Tasks to complete -
a. According to the article on clinical research data collection, what percentage of sponsor dollars went to "coordinating" activities in the study by Eric Eisenstein?
b. Go on with the article on clinical research data collection, starting after its final sentence.

August 18, 2008 | Clinical investigators like the idea of collecting patient data once and using it for both medical care and research purposes. In academic settings, many faculty members adequately handle the task with some sort of homegrown electronic data collection (EDC) system, points out Stephen Woody, associate chief information officer for clinical and translational research for Duke Medicine.

Although the wholesale integration of EDC with electronic medical records (EMRs) is many years off, says Woody, it’s only sensible to improve the workflow of data collection in the interim. The business of study monitoring and site management could also use an efficiency boost. A study conducted by Eric Eisenstein, DBA, assistant professor of medicine at the Duke Clinical Research Institute (DCRI), found that 60 percent of sponsor dollars were consumed by such “coordinating” activities. The more that figure can be slashed, Woody adds, the more money will be available to do additional research and better compensate high-enrolling sites.

Information collection is financially stymied by concerns that data be pristinely clean, or at least be perceived as such by the FDA. “Early on, the DCRI didn’t want to touch clinical data,” says Woody. “It was seen as too dirty and not adequately defined.” As it turns out, “clean data means [surprisingly] little to an adequately powered study.”

 Stephen Woody 
Stephen Woody
Meanwhile, progress is being made by DCRI and government initiatives such as the Cancer Biomedical Informatics Grid (caBIG) to develop a common language to more easily share information across disparate sites and information systems. The Clinical Data Interchange Standards Consortium (CDISC) also has two initiatives to enhance the healthcare-research interface.

EDC vendors have a vested interest in keeping the “dirty data” myth alive, says Woody, because the systems they sell generally have “query rules” for picking up data inconsistencies that so trouble FDA-wary sponsors. Clinical research organizations, DCRI among them, also “seem to feed off the inefficiencies of how we do clinical research. Technology needs to take over what humans do now to free them up for higher value work.”

Stored data:
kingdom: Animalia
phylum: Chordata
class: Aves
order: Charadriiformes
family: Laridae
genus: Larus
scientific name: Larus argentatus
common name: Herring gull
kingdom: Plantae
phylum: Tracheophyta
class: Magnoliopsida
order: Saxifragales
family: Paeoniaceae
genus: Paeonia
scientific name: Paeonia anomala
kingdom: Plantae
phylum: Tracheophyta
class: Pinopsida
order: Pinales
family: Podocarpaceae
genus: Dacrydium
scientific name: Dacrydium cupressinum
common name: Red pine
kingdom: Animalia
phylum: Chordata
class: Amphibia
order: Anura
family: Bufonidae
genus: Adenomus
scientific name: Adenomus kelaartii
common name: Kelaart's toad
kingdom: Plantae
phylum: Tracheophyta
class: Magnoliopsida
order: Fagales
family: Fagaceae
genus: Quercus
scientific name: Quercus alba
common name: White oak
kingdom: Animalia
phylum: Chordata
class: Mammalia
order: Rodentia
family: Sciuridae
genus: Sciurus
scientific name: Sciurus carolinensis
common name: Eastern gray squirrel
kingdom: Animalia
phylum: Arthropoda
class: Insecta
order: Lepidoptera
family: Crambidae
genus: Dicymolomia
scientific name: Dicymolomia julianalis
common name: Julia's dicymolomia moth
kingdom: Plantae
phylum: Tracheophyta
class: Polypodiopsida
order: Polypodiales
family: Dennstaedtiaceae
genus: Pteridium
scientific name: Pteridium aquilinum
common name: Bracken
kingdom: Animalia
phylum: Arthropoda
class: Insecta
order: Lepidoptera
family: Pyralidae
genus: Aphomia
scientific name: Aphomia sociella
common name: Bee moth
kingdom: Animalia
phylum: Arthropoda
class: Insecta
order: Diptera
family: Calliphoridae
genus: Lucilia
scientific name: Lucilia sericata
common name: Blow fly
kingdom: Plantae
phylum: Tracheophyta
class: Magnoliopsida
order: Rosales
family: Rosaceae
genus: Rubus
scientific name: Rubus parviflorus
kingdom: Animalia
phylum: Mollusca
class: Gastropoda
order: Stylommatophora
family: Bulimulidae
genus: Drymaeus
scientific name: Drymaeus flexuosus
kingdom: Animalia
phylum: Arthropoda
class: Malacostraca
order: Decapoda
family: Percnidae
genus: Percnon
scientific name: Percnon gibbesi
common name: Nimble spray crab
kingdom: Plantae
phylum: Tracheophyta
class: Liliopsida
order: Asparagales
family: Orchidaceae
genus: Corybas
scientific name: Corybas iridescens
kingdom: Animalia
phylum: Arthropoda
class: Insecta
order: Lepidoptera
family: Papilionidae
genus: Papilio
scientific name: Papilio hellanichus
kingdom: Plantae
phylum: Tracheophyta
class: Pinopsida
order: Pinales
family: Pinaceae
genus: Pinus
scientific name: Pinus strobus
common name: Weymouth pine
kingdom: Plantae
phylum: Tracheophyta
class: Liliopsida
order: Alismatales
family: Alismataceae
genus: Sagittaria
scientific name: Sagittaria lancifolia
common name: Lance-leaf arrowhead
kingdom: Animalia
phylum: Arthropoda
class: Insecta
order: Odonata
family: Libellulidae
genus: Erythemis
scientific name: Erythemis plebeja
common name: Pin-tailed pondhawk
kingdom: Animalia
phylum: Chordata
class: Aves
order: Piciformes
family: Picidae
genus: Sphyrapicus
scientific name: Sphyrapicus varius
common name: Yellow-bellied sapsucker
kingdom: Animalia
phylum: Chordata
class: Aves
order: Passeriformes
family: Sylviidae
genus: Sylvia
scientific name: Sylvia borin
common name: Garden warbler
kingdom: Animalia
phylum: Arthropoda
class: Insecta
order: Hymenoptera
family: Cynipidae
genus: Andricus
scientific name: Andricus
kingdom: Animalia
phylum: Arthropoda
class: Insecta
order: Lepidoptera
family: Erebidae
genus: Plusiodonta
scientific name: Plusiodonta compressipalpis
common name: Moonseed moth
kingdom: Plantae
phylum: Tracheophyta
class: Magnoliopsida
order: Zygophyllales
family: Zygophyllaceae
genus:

Answers provided -
a. 60 percent.

b.
A statistical method also needs to be developed for study monitoring in lieu of “putting people on planes all over the world,” continues Woody. “For the time spent, not much work gets done.”

Much work remains to be done before clinical and research data can have a common collection point, says Woody. The first problem is that information collected in the clinical setting is not “scoped appropriately” to meet the demands of research protocols. “Angina is a general term that could be used by doctors in different ways,” he offers as an example. “But for a protocol, it may be defined in excruciating detail.”

Whatever is ultimately developed will have to factor in the current work habits of whoever is inputting data, as DCRI learned while doing its Starbright demonstration project a few years ago, says Woody. “We watched what study coordinators did and, to our surprise, they collected CRF [case report form] data first and then populated the EMR.”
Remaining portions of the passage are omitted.